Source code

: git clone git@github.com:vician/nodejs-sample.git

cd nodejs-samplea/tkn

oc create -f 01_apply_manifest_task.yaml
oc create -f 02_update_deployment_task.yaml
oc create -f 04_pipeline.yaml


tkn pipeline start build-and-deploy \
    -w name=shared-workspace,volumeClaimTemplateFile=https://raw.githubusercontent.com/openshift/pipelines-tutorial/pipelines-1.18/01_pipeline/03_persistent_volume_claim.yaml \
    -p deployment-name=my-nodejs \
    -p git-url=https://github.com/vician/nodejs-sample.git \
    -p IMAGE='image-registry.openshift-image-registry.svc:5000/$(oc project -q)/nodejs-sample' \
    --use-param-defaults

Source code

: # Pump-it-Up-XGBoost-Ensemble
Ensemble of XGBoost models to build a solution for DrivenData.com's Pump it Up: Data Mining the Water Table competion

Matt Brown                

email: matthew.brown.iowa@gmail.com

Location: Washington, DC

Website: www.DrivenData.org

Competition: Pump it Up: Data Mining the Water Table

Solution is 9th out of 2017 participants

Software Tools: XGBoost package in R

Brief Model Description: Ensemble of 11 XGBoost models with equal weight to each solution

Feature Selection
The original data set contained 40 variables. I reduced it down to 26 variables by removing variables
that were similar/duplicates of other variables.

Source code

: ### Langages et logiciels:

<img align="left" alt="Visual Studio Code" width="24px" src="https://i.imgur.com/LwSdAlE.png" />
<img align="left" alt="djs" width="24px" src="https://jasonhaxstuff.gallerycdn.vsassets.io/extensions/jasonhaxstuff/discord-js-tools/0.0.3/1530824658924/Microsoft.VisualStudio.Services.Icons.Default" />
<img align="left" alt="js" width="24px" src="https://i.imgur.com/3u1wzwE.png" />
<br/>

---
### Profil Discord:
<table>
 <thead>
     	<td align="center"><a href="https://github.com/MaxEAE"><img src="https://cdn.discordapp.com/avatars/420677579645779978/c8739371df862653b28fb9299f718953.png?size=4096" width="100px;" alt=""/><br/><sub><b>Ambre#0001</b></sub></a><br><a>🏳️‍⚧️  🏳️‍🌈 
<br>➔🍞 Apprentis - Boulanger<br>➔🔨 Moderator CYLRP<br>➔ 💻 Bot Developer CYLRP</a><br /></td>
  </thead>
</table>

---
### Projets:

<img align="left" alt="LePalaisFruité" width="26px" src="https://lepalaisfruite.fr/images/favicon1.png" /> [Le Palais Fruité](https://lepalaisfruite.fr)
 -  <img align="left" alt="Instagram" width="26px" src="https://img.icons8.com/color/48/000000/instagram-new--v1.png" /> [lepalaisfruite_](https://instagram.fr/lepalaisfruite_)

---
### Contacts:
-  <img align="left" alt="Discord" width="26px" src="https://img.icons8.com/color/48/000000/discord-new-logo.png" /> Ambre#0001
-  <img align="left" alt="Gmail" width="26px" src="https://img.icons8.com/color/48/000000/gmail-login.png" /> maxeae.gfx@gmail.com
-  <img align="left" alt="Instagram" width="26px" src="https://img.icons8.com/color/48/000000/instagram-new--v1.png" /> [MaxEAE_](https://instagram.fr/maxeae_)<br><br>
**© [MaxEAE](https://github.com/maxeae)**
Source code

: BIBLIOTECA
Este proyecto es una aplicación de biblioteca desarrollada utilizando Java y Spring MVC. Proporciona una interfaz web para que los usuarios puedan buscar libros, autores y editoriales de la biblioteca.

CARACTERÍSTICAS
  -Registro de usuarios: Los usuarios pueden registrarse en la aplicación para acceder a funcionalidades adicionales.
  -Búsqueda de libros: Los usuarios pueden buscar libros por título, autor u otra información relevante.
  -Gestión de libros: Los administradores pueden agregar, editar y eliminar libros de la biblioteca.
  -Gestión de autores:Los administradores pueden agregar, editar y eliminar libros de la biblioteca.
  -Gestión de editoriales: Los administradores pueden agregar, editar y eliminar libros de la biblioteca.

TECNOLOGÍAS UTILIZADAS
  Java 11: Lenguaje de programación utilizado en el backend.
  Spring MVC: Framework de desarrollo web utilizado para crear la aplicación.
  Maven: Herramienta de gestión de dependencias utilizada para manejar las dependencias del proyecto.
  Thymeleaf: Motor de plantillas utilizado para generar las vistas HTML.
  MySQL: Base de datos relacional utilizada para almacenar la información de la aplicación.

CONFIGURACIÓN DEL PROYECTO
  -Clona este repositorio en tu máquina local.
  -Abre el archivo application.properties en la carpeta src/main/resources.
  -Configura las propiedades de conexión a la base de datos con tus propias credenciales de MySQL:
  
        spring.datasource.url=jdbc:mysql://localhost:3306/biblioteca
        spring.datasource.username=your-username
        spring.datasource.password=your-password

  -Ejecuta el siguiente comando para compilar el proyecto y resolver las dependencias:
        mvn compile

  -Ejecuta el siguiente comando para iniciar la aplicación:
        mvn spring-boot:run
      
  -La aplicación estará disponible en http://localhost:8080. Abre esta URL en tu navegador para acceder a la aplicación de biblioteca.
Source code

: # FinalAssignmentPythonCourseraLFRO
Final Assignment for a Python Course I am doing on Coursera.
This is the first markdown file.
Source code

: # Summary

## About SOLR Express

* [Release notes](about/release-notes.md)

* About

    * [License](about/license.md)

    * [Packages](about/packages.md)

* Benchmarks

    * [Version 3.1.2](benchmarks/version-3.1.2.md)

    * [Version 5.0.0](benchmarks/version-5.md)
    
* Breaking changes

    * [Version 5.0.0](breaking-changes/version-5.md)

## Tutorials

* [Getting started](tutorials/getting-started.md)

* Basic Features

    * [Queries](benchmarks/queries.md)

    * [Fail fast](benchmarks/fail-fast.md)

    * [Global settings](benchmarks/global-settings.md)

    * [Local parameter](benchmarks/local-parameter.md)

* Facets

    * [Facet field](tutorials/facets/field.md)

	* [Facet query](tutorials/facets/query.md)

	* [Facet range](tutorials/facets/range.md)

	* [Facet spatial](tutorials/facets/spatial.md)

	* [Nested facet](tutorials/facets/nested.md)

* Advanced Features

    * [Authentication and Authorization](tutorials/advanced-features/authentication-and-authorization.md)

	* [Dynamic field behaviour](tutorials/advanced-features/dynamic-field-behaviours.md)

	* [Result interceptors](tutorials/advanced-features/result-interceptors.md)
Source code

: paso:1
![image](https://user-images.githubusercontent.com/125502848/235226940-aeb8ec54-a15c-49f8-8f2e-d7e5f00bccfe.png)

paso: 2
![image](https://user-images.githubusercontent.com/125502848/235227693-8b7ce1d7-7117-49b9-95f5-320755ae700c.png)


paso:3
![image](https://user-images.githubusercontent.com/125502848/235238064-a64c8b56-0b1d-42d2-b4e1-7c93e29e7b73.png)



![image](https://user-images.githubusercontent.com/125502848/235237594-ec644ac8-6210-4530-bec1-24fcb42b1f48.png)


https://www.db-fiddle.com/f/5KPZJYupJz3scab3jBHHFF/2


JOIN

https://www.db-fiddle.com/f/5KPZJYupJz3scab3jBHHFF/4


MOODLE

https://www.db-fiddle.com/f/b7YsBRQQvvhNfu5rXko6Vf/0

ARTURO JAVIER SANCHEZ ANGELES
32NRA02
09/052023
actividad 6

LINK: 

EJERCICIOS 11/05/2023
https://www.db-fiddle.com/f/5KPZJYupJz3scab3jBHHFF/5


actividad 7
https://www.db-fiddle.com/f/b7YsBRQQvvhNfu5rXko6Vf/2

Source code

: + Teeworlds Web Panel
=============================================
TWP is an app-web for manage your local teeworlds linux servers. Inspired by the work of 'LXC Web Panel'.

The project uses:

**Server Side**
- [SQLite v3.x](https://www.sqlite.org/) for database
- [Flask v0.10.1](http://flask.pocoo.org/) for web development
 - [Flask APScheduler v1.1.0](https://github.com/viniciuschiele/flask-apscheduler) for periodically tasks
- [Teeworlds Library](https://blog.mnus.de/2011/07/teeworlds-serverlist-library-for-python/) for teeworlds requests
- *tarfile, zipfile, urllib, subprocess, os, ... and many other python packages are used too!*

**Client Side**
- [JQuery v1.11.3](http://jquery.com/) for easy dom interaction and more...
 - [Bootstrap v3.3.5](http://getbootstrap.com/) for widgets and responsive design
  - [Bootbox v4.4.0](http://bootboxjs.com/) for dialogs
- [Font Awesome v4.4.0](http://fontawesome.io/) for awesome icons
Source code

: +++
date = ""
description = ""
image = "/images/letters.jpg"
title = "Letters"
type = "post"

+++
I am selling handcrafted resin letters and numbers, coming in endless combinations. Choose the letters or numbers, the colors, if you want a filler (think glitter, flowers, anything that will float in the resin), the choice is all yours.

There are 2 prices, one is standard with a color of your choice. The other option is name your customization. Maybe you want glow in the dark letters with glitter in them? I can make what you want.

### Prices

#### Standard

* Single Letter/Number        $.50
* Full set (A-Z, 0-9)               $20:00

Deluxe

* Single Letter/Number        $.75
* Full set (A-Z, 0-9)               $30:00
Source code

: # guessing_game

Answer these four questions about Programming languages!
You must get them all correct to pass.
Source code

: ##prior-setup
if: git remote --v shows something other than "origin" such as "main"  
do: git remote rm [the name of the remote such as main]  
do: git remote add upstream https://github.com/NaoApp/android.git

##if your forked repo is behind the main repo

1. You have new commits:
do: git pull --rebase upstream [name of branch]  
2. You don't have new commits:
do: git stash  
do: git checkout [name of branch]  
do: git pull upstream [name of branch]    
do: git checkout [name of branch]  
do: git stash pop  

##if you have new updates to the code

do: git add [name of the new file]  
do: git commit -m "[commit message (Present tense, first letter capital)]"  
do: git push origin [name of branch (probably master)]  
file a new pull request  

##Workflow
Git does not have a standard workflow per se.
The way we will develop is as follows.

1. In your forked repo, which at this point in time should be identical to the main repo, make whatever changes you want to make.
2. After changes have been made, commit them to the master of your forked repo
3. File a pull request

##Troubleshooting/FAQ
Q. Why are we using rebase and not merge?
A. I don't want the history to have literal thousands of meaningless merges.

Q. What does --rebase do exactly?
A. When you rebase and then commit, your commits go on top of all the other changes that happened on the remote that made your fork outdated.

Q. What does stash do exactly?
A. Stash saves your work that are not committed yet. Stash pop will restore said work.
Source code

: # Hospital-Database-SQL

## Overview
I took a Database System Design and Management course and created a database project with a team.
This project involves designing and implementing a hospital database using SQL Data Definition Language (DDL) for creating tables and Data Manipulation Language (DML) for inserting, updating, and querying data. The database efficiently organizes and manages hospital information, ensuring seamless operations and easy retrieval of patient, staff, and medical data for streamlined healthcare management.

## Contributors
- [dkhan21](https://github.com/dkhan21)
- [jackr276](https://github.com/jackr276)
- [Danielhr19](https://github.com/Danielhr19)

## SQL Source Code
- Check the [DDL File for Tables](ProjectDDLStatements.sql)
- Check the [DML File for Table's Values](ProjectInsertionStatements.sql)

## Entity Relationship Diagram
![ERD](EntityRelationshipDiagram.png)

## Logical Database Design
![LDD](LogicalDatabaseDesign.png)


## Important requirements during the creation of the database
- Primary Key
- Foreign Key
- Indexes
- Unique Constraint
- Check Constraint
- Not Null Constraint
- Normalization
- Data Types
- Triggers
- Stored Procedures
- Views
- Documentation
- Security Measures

──────

> _Work instruction_
The word "datasource" is the filter: copy every line of the listing above that contains it.

> _Response to this exercise_
        spring.datasource.url=jdbc:mysql://localhost:3306/biblioteca
        spring.datasource.username=your-username
        spring.datasource.password=your-password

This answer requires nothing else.